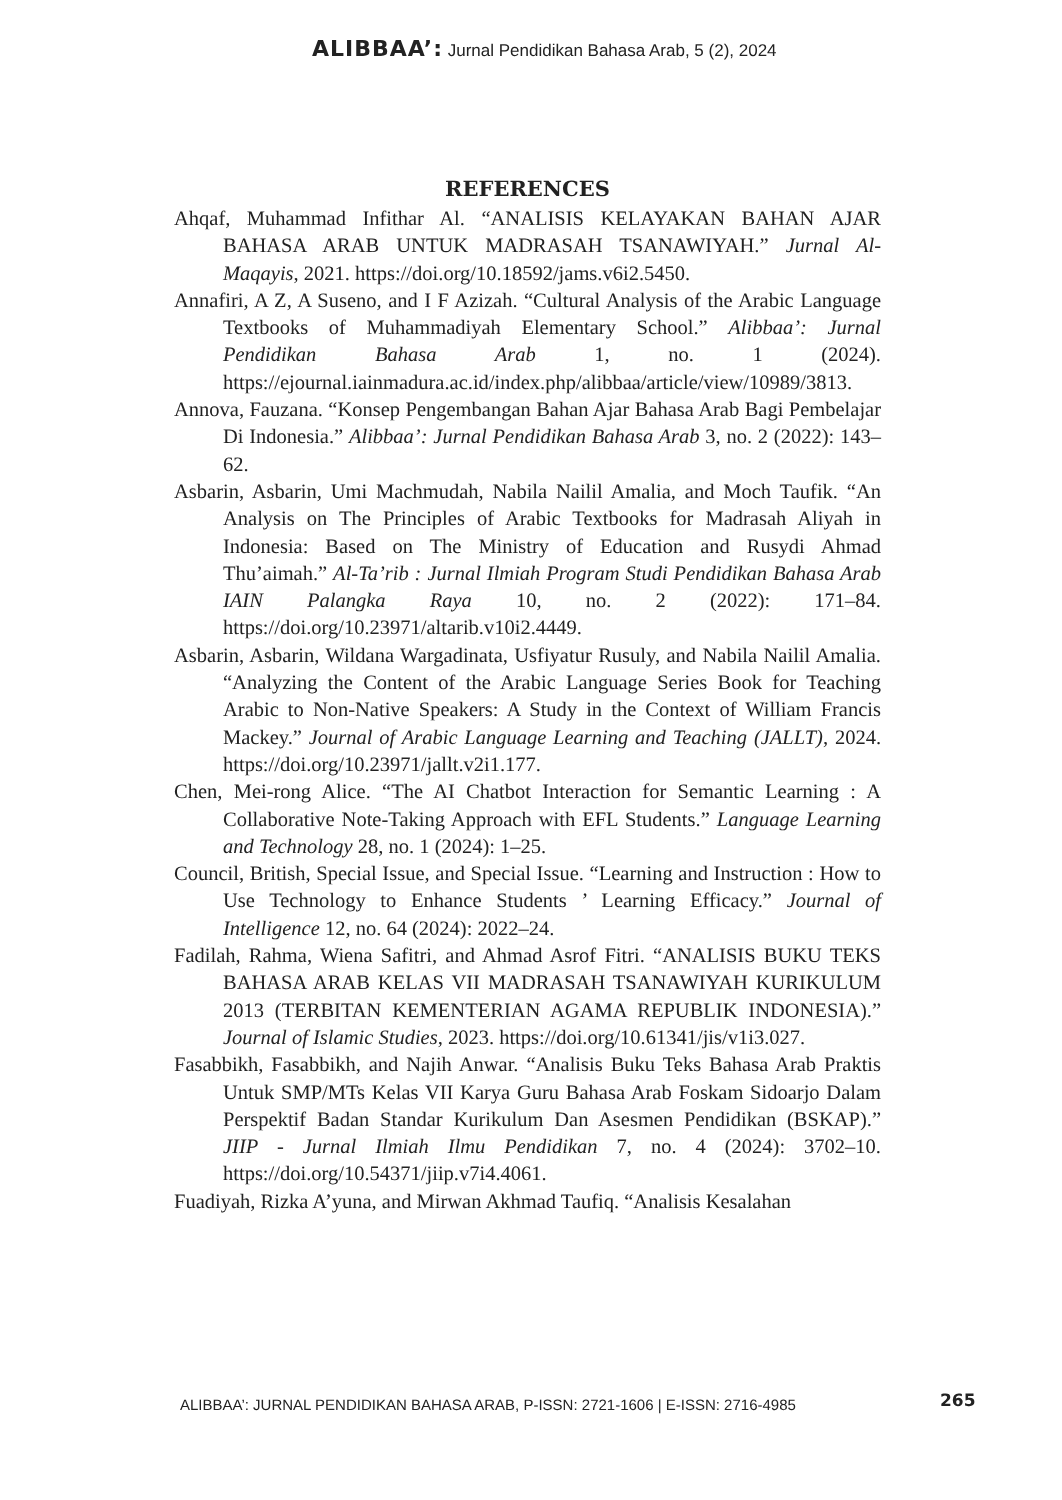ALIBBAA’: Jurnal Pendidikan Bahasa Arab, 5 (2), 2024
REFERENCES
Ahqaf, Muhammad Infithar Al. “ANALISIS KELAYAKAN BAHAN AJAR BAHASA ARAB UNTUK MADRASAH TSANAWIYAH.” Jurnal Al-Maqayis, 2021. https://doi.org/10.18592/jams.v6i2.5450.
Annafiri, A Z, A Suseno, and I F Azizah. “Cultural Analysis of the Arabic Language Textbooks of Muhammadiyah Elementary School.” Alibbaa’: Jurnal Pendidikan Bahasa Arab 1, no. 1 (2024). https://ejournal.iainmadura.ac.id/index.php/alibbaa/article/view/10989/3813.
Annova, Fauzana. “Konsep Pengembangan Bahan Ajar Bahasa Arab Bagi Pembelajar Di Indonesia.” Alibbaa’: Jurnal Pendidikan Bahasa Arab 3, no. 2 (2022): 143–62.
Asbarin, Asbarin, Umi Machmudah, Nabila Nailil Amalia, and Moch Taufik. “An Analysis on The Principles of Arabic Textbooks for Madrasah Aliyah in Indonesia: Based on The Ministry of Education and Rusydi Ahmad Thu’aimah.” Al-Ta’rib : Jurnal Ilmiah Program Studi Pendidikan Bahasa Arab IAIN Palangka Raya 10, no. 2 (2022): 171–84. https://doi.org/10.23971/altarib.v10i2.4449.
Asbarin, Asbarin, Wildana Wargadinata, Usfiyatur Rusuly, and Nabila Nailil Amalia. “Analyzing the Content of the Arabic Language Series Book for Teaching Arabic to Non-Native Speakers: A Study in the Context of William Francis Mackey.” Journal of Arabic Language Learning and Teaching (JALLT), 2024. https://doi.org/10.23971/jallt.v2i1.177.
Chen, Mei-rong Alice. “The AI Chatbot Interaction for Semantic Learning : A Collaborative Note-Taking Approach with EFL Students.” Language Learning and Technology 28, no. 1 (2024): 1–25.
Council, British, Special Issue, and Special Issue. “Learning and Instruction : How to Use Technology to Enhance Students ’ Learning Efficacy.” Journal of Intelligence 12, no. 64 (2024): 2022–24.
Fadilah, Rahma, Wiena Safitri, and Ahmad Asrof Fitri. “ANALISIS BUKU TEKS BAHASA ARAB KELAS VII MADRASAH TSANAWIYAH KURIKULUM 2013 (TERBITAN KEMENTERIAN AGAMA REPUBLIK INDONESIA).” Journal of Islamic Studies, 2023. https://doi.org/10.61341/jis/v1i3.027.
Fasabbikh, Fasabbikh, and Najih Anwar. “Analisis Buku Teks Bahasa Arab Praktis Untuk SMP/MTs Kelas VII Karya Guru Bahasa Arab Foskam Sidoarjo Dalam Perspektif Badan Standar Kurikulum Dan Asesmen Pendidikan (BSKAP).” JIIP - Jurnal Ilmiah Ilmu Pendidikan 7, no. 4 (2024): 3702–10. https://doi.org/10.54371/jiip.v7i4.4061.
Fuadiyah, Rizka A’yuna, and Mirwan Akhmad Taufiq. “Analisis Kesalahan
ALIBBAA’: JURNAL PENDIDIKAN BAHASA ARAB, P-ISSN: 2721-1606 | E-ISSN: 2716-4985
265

* **What you should do**:
Would you transcribe the whole listing above exactly? The pictures should not be included.

* **Task result**:
ALIBBAA’: Jurnal Pendidikan Bahasa Arab, 5 (2), 2024
REFERENCES
Ahqaf, Muhammad Infithar Al. “ANALISIS KELAYAKAN BAHAN AJAR BAHASA ARAB UNTUK MADRASAH TSANAWIYAH.” Jurnal Al-Maqayis, 2021. https://doi.org/10.18592/jams.v6i2.5450.
Annafiri, A Z, A Suseno, and I F Azizah. “Cultural Analysis of the Arabic Language Textbooks of Muhammadiyah Elementary School.” Alibbaa’: Jurnal Pendidikan Bahasa Arab 1, no. 1 (2024). https://ejournal.iainmadura.ac.id/index.php/alibbaa/article/view/10989/3813.
Annova, Fauzana. “Konsep Pengembangan Bahan Ajar Bahasa Arab Bagi Pembelajar Di Indonesia.” Alibbaa’: Jurnal Pendidikan Bahasa Arab 3, no. 2 (2022): 143–62.
Asbarin, Asbarin, Umi Machmudah, Nabila Nailil Amalia, and Moch Taufik. “An Analysis on The Principles of Arabic Textbooks for Madrasah Aliyah in Indonesia: Based on The Ministry of Education and Rusydi Ahmad Thu’aimah.” Al-Ta’rib : Jurnal Ilmiah Program Studi Pendidikan Bahasa Arab IAIN Palangka Raya 10, no. 2 (2022): 171–84. https://doi.org/10.23971/altarib.v10i2.4449.
Asbarin, Asbarin, Wildana Wargadinata, Usfiyatur Rusuly, and Nabila Nailil Amalia. “Analyzing the Content of the Arabic Language Series Book for Teaching Arabic to Non-Native Speakers: A Study in the Context of William Francis Mackey.” Journal of Arabic Language Learning and Teaching (JALLT), 2024. https://doi.org/10.23971/jallt.v2i1.177.
Chen, Mei-rong Alice. “The AI Chatbot Interaction for Semantic Learning : A Collaborative Note-Taking Approach with EFL Students.” Language Learning and Technology 28, no. 1 (2024): 1–25.
Council, British, Special Issue, and Special Issue. “Learning and Instruction : How to Use Technology to Enhance Students ’ Learning Efficacy.” Journal of Intelligence 12, no. 64 (2024): 2022–24.
Fadilah, Rahma, Wiena Safitri, and Ahmad Asrof Fitri. “ANALISIS BUKU TEKS BAHASA ARAB KELAS VII MADRASAH TSANAWIYAH KURIKULUM 2013 (TERBITAN KEMENTERIAN AGAMA REPUBLIK INDONESIA).” Journal of Islamic Studies, 2023. https://doi.org/10.61341/jis/v1i3.027.
Fasabbikh, Fasabbikh, and Najih Anwar. “Analisis Buku Teks Bahasa Arab Praktis Untuk SMP/MTs Kelas VII Karya Guru Bahasa Arab Foskam Sidoarjo Dalam Perspektif Badan Standar Kurikulum Dan Asesmen Pendidikan (BSKAP).” JIIP - Jurnal Ilmiah Ilmu Pendidikan 7, no. 4 (2024): 3702–10. https://doi.org/10.54371/jiip.v7i4.4061.
Fuadiyah, Rizka A’yuna, and Mirwan Akhmad Taufiq. “Analisis Kesalahan
ALIBBAA’: JURNAL PENDIDIKAN BAHASA ARAB, P-ISSN: 2721-1606 | E-ISSN: 2716-4985
265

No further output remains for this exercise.